**Work to complete:** The lines you need are those holding the word "labels"; pull them from the material.

**Material for this task:**

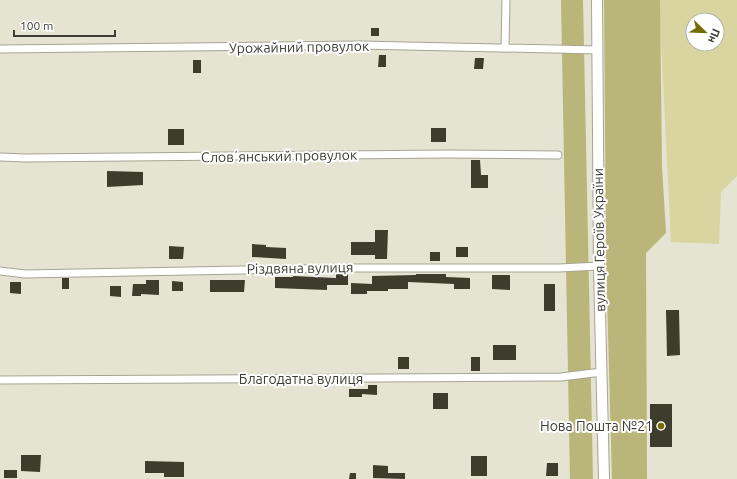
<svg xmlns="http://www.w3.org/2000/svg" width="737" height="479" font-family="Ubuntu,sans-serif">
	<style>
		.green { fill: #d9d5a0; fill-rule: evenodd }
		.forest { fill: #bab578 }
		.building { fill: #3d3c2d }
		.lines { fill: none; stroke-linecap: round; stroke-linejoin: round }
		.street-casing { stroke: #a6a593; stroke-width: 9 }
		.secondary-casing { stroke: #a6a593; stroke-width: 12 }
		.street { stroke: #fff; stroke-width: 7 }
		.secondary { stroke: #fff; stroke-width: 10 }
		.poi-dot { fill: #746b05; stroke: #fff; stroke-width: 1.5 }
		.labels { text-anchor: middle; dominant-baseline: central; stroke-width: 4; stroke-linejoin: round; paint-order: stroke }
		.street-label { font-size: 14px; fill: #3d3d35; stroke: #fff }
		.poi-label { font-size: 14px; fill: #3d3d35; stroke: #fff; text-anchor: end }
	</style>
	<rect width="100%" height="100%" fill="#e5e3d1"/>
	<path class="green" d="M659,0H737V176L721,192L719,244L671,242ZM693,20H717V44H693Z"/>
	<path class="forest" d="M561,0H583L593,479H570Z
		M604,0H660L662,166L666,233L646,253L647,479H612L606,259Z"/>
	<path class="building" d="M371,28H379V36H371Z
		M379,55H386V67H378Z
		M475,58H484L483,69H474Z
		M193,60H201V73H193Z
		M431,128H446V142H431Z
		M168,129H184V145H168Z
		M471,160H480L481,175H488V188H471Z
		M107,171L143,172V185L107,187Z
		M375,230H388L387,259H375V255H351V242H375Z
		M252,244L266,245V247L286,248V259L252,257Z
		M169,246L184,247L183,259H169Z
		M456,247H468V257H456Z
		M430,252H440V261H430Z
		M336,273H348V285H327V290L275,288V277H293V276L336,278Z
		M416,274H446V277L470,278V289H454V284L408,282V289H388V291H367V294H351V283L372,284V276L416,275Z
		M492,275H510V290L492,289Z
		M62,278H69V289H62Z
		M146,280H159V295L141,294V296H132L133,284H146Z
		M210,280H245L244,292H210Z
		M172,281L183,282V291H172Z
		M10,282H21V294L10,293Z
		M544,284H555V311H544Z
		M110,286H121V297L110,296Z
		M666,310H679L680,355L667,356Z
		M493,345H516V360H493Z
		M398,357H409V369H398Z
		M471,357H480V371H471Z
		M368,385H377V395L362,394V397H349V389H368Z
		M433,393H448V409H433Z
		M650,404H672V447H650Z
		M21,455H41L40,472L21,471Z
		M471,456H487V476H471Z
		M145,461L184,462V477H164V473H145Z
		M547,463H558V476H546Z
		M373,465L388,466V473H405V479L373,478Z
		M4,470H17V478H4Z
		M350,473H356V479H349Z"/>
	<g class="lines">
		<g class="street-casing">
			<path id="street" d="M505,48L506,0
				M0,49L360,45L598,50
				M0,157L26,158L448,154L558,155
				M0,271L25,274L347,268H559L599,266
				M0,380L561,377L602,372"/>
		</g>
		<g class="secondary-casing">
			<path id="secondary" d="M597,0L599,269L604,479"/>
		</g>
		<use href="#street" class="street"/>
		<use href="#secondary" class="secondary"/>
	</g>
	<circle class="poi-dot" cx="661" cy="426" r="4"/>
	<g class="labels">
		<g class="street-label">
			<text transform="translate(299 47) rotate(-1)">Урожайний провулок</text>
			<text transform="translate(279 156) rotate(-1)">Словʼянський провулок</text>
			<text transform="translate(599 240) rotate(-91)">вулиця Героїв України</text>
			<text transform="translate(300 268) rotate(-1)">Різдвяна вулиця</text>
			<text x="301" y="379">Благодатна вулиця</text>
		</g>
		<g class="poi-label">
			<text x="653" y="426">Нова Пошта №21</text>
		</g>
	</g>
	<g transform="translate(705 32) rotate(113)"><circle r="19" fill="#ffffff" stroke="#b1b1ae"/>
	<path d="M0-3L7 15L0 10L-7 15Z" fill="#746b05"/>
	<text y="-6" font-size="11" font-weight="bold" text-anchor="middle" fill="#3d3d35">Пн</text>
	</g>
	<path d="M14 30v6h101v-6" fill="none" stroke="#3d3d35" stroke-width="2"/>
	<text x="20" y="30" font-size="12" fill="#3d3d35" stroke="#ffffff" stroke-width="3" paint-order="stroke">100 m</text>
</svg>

---

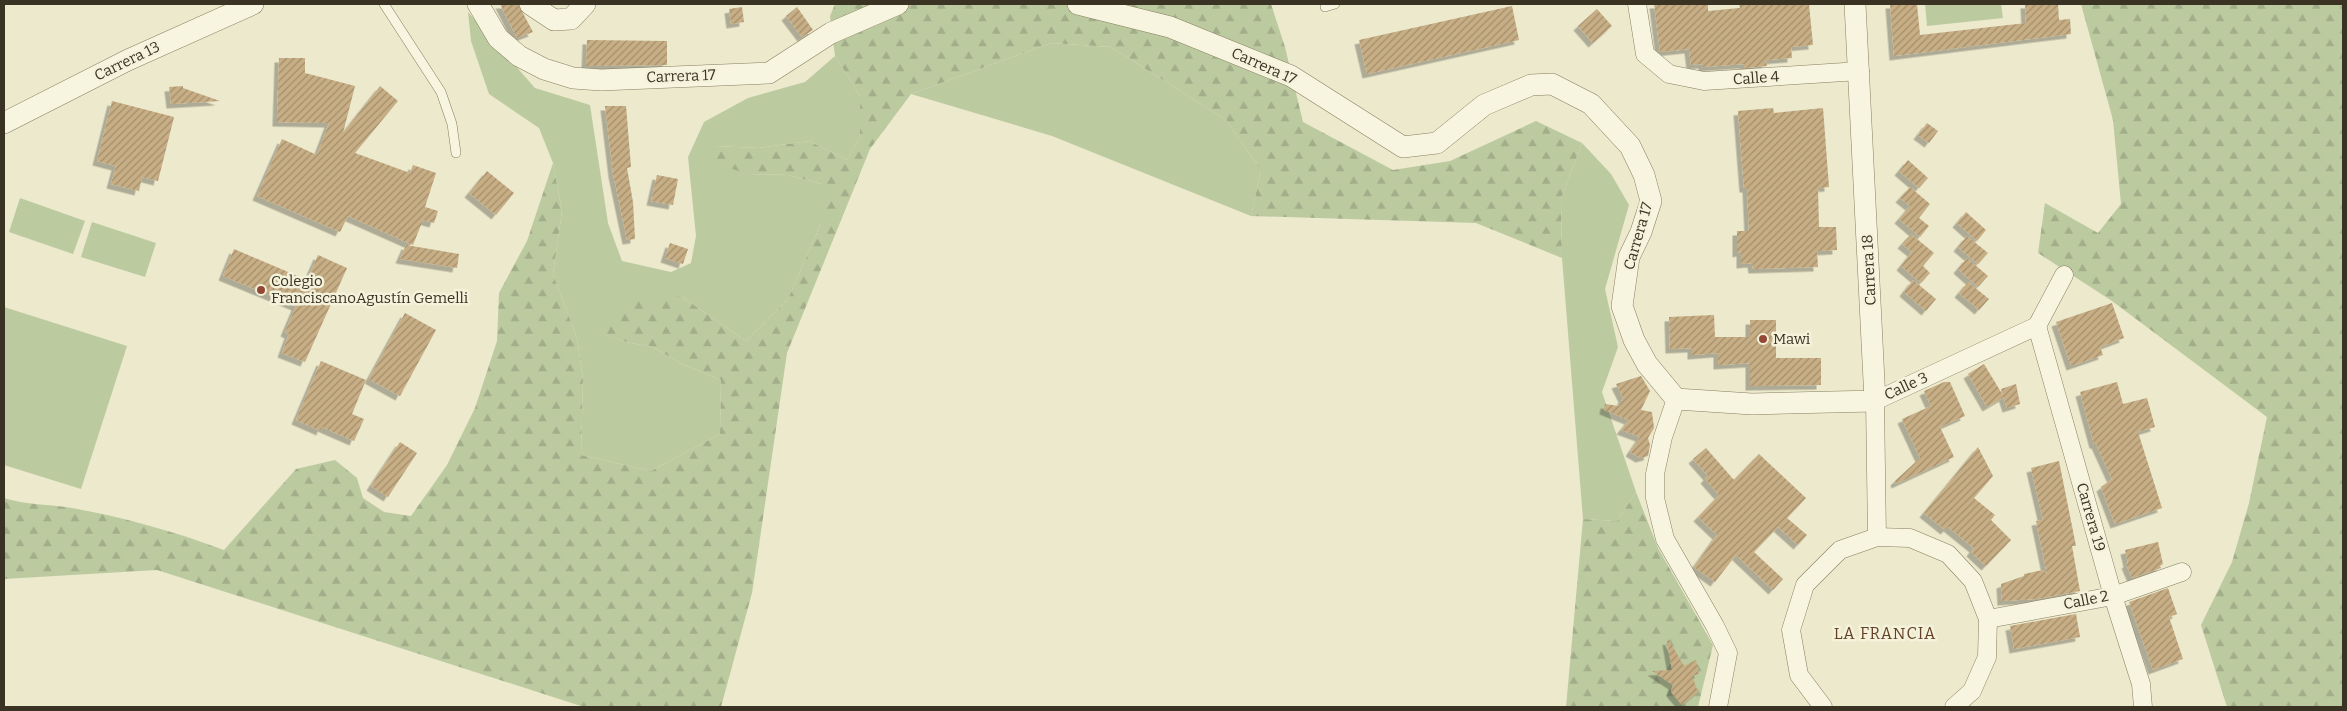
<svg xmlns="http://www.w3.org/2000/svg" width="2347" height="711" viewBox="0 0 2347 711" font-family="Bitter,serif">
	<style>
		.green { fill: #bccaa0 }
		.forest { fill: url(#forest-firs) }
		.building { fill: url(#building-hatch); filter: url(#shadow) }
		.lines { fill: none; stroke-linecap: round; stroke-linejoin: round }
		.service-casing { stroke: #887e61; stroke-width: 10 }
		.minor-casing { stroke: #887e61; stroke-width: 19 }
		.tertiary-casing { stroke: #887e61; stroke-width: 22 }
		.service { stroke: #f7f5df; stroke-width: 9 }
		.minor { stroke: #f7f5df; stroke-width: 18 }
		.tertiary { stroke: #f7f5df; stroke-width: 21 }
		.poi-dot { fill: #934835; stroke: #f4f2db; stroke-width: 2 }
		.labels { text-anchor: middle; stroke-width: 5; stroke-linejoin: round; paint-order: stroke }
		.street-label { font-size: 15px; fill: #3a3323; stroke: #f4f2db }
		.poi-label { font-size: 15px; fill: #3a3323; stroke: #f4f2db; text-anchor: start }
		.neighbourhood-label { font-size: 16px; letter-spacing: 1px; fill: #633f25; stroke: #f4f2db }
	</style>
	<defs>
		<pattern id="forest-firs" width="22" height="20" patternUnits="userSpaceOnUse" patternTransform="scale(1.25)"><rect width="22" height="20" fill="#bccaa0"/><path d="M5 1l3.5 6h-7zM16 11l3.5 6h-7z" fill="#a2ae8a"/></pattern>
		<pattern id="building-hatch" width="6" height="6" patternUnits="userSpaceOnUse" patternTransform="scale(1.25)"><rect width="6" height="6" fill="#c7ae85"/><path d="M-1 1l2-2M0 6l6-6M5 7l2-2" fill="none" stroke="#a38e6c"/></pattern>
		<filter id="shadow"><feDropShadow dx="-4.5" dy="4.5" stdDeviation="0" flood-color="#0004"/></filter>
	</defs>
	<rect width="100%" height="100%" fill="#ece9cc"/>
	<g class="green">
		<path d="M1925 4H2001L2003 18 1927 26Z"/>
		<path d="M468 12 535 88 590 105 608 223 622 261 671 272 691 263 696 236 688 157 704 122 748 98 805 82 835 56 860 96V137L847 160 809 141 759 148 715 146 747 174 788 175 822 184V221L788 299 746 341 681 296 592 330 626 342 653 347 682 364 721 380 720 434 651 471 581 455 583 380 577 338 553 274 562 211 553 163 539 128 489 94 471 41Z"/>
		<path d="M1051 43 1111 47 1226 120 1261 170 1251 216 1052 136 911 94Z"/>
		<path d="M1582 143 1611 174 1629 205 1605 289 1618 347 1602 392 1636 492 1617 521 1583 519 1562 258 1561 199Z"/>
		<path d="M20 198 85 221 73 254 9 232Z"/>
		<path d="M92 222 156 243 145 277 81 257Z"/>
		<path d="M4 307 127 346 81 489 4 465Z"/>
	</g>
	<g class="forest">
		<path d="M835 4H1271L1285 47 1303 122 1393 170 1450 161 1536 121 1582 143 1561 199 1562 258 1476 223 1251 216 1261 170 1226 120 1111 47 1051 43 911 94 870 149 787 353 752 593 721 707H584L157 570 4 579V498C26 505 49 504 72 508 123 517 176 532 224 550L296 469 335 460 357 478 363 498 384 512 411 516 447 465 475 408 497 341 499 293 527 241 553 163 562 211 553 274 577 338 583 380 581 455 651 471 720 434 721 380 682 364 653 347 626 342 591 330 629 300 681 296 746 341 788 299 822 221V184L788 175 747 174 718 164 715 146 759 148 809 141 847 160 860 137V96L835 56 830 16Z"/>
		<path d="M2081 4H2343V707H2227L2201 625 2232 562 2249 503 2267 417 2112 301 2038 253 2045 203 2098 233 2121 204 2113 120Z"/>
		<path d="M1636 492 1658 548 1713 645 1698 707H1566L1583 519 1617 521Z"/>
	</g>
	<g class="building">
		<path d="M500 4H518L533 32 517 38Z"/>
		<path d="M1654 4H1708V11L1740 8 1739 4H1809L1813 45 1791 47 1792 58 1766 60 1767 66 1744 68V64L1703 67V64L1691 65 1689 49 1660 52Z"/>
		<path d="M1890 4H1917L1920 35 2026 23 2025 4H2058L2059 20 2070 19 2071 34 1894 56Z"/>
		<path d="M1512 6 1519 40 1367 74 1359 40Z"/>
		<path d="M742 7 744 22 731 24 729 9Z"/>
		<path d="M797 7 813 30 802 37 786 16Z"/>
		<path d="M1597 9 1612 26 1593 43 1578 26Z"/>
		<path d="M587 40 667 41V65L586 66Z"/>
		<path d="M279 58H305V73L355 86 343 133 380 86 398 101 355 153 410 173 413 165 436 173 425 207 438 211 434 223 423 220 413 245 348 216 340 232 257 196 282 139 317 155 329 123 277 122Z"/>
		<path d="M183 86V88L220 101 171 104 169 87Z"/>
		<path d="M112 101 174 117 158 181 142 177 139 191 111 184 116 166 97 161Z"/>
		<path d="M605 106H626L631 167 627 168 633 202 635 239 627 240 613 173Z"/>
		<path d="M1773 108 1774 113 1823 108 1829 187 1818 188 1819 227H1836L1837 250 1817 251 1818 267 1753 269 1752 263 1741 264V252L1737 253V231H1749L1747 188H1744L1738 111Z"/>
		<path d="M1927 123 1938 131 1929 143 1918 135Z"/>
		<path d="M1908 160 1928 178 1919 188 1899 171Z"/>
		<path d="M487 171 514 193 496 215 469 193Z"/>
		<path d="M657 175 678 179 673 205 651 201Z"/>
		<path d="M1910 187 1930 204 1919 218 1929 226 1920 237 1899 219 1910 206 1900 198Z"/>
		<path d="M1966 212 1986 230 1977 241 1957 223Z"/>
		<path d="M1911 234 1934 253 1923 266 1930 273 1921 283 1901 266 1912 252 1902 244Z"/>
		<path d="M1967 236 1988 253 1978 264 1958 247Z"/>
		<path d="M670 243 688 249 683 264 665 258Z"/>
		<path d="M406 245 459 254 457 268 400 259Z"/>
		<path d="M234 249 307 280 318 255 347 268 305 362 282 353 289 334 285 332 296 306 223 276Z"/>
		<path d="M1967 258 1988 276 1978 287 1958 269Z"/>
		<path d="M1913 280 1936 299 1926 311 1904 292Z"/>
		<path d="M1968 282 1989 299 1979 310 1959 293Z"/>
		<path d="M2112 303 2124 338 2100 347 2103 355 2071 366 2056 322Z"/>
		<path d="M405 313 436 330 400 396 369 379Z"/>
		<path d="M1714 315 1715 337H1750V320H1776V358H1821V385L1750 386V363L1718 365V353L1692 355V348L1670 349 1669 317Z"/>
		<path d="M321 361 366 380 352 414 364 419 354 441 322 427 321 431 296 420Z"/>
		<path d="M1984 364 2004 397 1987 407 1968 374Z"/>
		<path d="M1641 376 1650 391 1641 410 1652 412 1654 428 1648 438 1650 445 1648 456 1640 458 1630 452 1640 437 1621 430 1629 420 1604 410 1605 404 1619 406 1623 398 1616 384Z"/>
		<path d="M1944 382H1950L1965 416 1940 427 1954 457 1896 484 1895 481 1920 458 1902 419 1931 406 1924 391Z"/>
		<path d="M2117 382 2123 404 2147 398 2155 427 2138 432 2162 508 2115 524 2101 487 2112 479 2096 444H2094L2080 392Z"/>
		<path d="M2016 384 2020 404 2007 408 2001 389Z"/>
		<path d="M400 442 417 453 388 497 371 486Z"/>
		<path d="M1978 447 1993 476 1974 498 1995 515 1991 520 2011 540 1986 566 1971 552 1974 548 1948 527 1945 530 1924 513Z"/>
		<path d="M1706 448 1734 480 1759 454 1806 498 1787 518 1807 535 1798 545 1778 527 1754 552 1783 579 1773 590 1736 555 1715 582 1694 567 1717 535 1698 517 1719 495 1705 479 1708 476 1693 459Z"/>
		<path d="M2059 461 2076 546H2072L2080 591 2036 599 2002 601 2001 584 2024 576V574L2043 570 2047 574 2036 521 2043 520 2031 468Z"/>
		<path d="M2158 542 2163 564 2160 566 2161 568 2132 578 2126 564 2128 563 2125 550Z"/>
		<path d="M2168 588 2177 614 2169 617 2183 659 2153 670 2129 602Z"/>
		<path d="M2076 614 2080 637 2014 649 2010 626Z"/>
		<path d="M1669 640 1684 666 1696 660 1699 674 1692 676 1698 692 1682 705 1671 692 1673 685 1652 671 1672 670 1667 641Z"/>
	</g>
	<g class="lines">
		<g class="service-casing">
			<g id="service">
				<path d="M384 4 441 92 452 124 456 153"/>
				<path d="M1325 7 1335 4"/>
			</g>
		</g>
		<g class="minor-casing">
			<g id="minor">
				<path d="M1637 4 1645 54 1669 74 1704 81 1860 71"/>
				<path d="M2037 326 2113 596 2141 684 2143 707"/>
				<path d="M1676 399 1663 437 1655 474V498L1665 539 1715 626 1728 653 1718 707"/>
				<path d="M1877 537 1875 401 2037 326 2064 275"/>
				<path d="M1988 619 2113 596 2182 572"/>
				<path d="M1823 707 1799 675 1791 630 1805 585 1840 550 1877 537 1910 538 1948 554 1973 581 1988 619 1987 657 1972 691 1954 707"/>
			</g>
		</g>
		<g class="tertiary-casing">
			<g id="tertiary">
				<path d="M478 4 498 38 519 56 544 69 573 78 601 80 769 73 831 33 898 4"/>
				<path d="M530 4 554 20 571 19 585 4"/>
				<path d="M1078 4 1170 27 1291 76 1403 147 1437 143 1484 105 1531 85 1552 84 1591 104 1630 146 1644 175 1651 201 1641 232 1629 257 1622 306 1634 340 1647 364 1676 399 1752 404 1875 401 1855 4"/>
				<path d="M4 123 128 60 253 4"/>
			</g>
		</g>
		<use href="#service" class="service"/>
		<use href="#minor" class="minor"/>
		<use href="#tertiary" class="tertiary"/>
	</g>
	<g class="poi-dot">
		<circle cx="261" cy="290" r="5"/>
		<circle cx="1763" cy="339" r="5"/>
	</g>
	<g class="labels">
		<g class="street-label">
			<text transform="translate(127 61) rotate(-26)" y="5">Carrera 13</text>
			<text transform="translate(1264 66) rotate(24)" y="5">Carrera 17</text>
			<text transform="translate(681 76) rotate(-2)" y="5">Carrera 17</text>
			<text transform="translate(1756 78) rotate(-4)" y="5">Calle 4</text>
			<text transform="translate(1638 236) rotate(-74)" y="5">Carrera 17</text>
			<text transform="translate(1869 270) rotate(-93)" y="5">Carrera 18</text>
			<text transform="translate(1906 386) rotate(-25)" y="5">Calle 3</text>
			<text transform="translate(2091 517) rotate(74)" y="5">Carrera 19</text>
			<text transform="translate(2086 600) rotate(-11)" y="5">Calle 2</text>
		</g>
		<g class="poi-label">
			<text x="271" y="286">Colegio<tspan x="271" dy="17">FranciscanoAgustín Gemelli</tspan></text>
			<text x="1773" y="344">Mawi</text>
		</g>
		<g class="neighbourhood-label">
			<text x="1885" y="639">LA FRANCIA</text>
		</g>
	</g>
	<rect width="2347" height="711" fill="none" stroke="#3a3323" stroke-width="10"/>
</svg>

---

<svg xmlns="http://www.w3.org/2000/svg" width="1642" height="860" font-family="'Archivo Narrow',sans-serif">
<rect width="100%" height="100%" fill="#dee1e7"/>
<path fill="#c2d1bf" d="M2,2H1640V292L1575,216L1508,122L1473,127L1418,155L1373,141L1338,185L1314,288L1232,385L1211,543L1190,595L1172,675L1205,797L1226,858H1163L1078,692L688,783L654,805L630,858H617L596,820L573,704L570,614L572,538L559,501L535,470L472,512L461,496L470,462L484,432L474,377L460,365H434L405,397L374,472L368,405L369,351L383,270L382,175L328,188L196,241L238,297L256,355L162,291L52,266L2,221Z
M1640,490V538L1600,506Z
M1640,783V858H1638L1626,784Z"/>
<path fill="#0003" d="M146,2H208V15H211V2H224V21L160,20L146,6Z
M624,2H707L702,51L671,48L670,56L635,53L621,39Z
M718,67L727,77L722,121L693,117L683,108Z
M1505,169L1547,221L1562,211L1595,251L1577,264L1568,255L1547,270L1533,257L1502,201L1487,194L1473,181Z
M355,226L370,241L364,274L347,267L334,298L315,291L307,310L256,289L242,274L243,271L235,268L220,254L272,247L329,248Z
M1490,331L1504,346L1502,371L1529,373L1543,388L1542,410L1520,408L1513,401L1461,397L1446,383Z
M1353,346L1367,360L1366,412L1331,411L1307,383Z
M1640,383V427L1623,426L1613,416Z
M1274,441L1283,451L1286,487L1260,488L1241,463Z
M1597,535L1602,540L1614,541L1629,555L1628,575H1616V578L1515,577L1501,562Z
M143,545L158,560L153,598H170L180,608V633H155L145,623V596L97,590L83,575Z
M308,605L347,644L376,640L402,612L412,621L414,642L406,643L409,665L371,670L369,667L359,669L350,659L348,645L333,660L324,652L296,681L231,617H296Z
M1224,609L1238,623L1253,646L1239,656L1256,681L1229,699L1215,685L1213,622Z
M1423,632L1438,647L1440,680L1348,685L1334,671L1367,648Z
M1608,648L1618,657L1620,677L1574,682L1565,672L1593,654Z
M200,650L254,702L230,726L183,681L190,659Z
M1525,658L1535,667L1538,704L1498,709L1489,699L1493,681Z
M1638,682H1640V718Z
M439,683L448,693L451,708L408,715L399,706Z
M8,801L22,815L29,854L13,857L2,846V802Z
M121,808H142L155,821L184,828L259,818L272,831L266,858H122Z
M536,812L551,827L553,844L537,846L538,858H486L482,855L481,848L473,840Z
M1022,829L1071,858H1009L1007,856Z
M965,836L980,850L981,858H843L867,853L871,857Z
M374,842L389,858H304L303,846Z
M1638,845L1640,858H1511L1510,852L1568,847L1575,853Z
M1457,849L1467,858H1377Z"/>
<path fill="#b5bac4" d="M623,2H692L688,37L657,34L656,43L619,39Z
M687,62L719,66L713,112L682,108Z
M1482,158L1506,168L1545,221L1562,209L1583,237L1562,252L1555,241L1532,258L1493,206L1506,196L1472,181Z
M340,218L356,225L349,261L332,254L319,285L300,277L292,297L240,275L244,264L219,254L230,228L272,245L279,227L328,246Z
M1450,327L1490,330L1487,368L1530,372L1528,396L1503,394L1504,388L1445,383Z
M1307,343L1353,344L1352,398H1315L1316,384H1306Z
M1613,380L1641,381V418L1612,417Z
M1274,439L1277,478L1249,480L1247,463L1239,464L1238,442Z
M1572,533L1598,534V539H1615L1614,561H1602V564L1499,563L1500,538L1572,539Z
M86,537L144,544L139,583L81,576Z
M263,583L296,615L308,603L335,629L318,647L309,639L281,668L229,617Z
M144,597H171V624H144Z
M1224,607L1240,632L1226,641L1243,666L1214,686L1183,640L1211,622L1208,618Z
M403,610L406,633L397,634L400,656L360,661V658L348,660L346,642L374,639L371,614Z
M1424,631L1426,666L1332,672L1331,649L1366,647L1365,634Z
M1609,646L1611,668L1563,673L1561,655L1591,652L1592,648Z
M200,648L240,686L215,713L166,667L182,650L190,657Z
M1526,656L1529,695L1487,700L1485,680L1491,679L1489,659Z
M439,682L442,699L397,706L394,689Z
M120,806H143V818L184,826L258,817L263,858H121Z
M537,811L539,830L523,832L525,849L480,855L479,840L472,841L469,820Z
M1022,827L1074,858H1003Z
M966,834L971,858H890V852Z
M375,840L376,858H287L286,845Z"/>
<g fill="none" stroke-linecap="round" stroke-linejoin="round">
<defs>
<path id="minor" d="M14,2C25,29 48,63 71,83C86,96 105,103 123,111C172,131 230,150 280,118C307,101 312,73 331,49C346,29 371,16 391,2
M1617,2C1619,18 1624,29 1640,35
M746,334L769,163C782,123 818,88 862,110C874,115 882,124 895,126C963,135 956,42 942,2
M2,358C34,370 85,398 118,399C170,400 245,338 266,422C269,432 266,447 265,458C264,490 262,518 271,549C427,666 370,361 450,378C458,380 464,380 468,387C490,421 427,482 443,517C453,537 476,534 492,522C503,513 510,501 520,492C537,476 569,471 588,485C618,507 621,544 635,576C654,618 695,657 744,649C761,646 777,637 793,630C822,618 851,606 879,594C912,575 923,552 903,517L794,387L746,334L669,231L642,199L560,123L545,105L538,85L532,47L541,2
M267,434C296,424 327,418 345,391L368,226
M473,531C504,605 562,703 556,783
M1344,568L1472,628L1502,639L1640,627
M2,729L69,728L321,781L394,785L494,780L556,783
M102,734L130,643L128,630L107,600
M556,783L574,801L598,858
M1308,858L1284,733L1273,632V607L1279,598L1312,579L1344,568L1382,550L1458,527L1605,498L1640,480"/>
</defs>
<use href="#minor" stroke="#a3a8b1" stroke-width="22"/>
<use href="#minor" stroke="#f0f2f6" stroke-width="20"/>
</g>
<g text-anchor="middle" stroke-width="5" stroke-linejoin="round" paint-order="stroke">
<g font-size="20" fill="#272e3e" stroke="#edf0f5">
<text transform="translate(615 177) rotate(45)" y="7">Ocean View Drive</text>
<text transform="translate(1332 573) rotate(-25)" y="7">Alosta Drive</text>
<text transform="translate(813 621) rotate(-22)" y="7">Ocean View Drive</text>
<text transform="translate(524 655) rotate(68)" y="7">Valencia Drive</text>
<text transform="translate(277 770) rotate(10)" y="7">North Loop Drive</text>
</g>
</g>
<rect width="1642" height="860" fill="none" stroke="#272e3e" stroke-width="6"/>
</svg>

**Worked solution:**
		.labels { text-anchor: middle; dominant-baseline: central; stroke-width: 4; stroke-linejoin: round; paint-order: stroke }
	<g class="labels">
		.labels { text-anchor: middle; stroke-width: 5; stroke-linejoin: round; paint-order: stroke }
	<g class="labels">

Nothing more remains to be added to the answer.